Wednesday, 10 December 2014

The Advent(ure) Game

The incredible never-ending Pilsdon raspberry plants
By a jaw-dropping coincidence there are the same number of people living at Pilsdon as there are days in Advent, which has prompted a kind and generous soul to offer to the community a type of Advent calendar in the Aga room. It is a sequence of 24 individually wrapped chocolates, carefully balanced upright on Scrabble letter holders, each inscribed with a date and a name.


Mine is the 19th so I have another whole nine days to wait before I can rip off the wrapper and devour it. If anyone is unable to contain their patience and snaffle theirs before the assigned date, it will be immediately obvious by the gap in the chocolates (and a “before” photo to capture the order of names). It’s been suggested that you could slide the chocolate out of the wrapper and replace it with a similar sized piece of wood. Probably everyone else has done that already and I’m the only one yet to eat mine.  More fool them I say.  The anticipation is everything.

Not a Christmas decoration but an actual robin in the Common Room

Advent is all about anticipation. And at Pilsdon we are waiting eagerly not only for Christmas but also for the arrival this Sunday of Barry and Norma* with their two young children to join us as part of the community.  Until now they have been living in the US but Pilsdon has drawn them all the way across the Atlantic. Preparations are ongoing to give their flat a full make-over before their arrival - a fresh coat of paint all over, minor fixes here and there, and the kitchen completely ripped out and replaced. I had to drive the minibus to Chard’s B&Q because it was the only vehicle long enough to take the two 3-metre-long kitchen surfaces.  It will be great to have kids around here again, filling the Common Room floor with toys and generally causing an exuberant mess. The other exciting thing is that Barry is big into roasting his own coffee beans (he actually worked for a bean-roasting company in the States) so I am expecting to be smelling and hopefully sampling some top-notch coffee at elevenses.

The mighty fallen oak
Last winter’s storms were severe enough to blow over one of Pilsdon's old oak trees that line one of the hedged boundaries. Thankfully it fell into our field rather than onto the lane so there was no real urgency in doing something about it, and it took until this summer sometime for the chainsawing to begin. The main trunk is still where it fell but many of its branches are now in large chunks scattered around it. Obviously something more pressing had then taken priority because the grass then had time to grow over everything, so when I and a couple of others came to continue the work this week the first thing to do was pull up all the long tangled and matted grass - and there is an awful lot of it. 

I'm a lumberjack and I'm OK...

The branches were then sorted into three piles - twiggy bits, medium-thickness pieces and large chunks.
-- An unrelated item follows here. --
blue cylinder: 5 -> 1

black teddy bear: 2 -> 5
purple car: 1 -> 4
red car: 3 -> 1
The twiggy pile we had great fun turning into a bonfire, the middle pile has been hand-sawn into similar lengths for storage in the woodshed, and I have begun making my way through the bigger logs with Pilsdon’s powerful Husqvarna chainsaw, resulting in lots of short segments which will be split into pieces with an axe and left for a year or so to dry out. The jury’s still out on what to do with the main trunk. The simplest thing would be to saw it up for firewood, but perhaps a cannier idea would be to make some beautiful oaken objects from it and try to sell them.  Oak chopping boards anyone?
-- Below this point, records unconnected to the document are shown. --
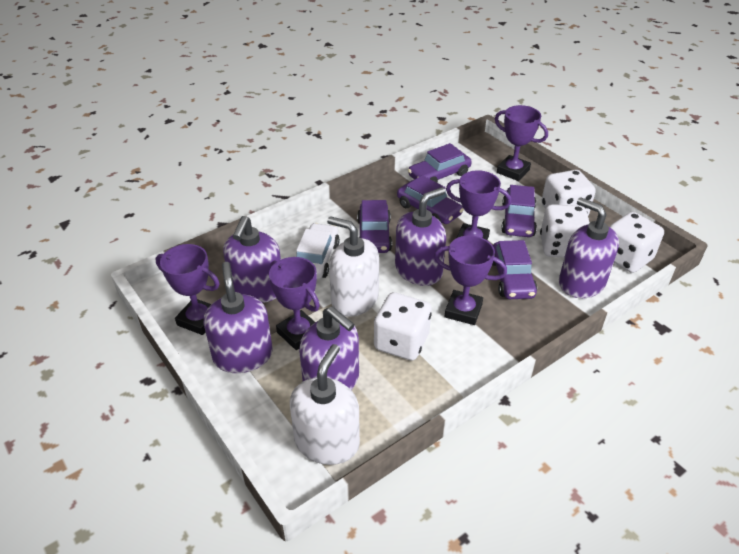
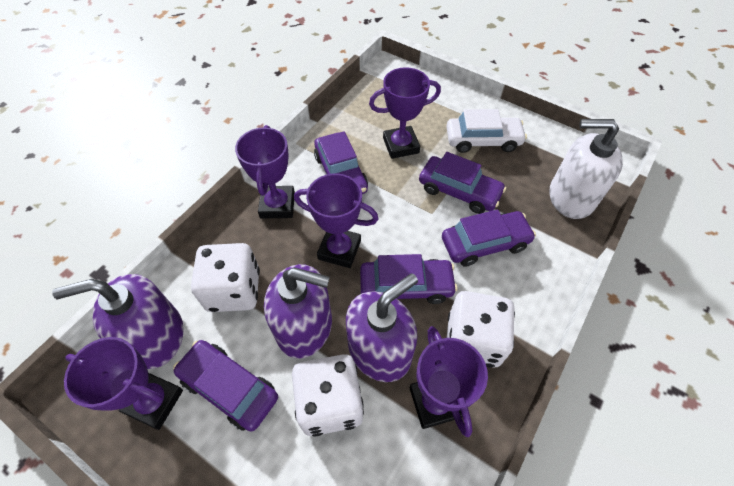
purple soap dispenser: 5 -> 3
white dice: 4 -> 3
white soap dispenser: 2 -> 1

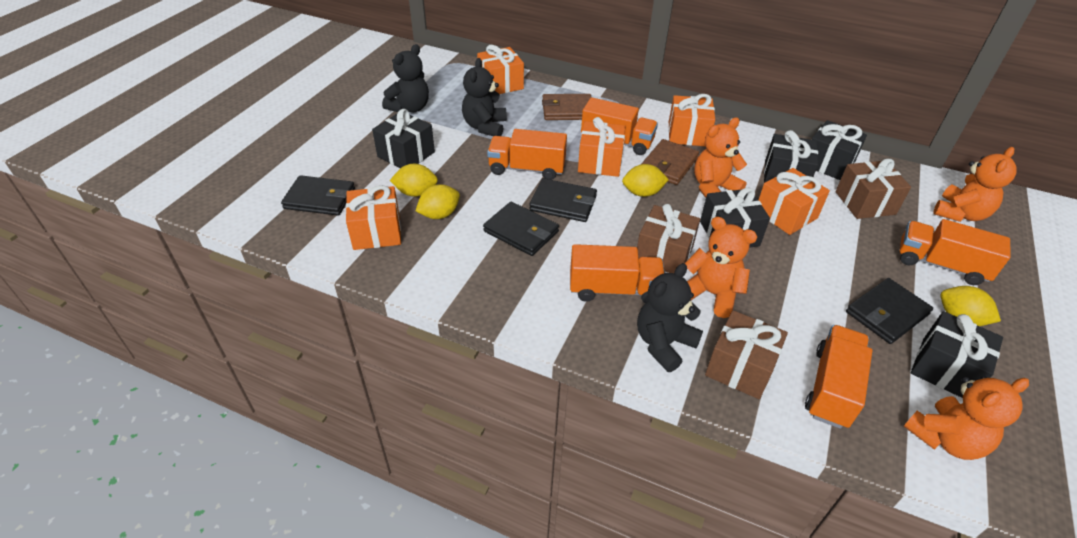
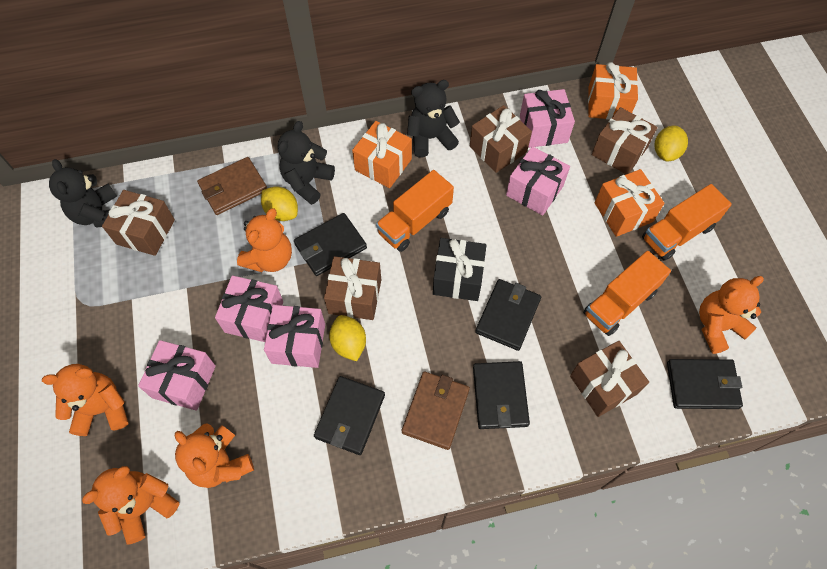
black gift: 5 -> 1
black wallet: 4 -> 5
brown gift: 3 -> 5
orange gift: 5 -> 3
orange teddy bear: 4 -> 5
orange truck: 5 -> 3
pink gift: 0 -> 5
yellow lemon: 4 -> 3

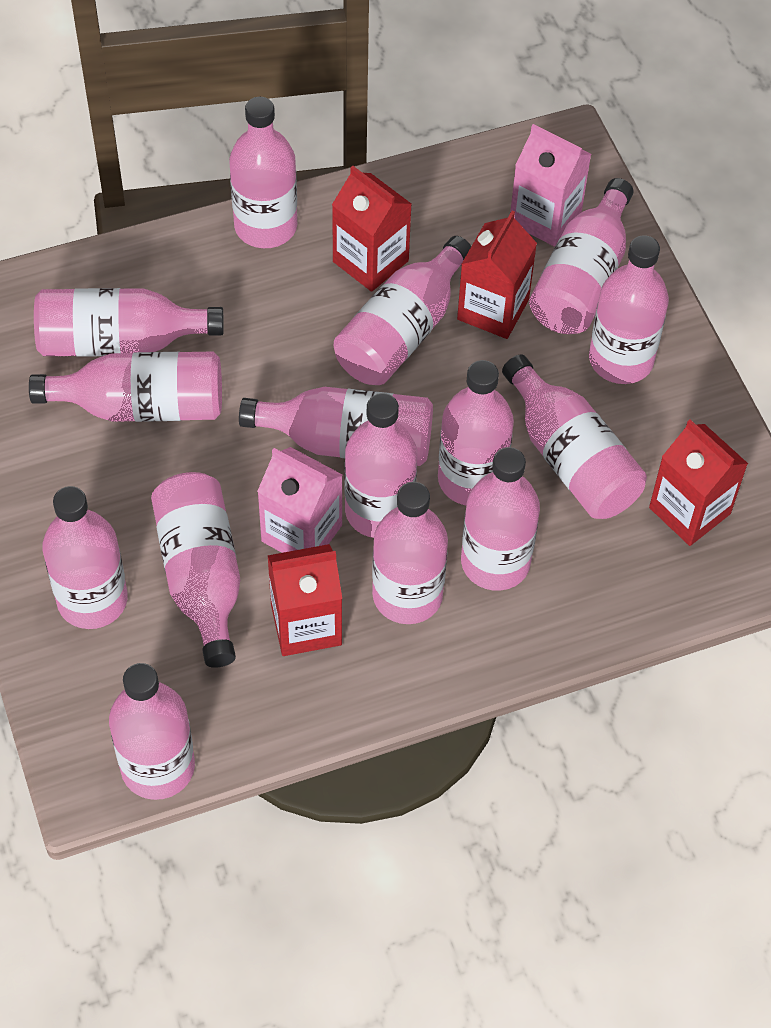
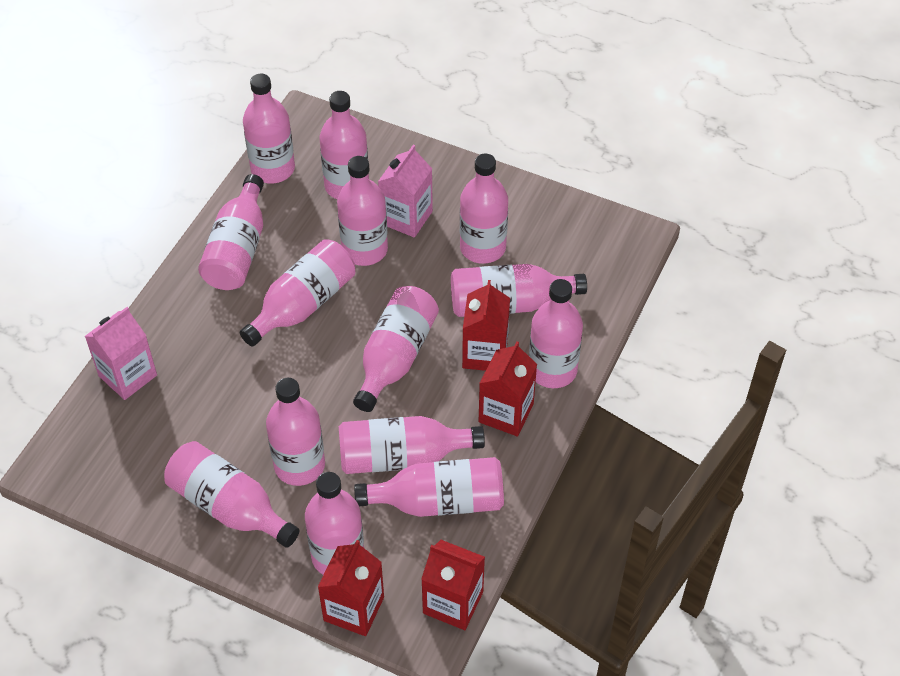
pink bottle: 15 -> 14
Update on my planning permission issue : The National Park Authority has replied to say they don’t accept that I am a seasonal agricultural worker and that I therefore have three options - apply for residential planning permission for the 8 months I spend there (which they point out conflicts with their Local Development Plan), stop living on the land, or continue and potentially face formal action. They also want me to apply for planning permission for the polytunnel and greenhouse.  

I believe I also have a couple of other options - apply for a lawful development certificate to argue my case that I am a seasonal agricultural worker or apply for year-round residential planning permission under the One Planet Development low-impact-living planning law or apply for . Alternatively I could simply carry on, and if I get an enforcement notice then I could try to appeal it. Various pros and cons to consider now...



* Not their actual names

2 comments:

Mike DeVino said...

Re. your planning issue; can you get some professional advice somewhere? Might be better to make an application rather than let them make a decision which you have to appeal? Best of luck with it.

Matt Swan said...

Thanks! Yes I am in dialogue with Simon Fairlie of Chapter 7 who provides planning advice for those trying to live in a low-impact way, on the land.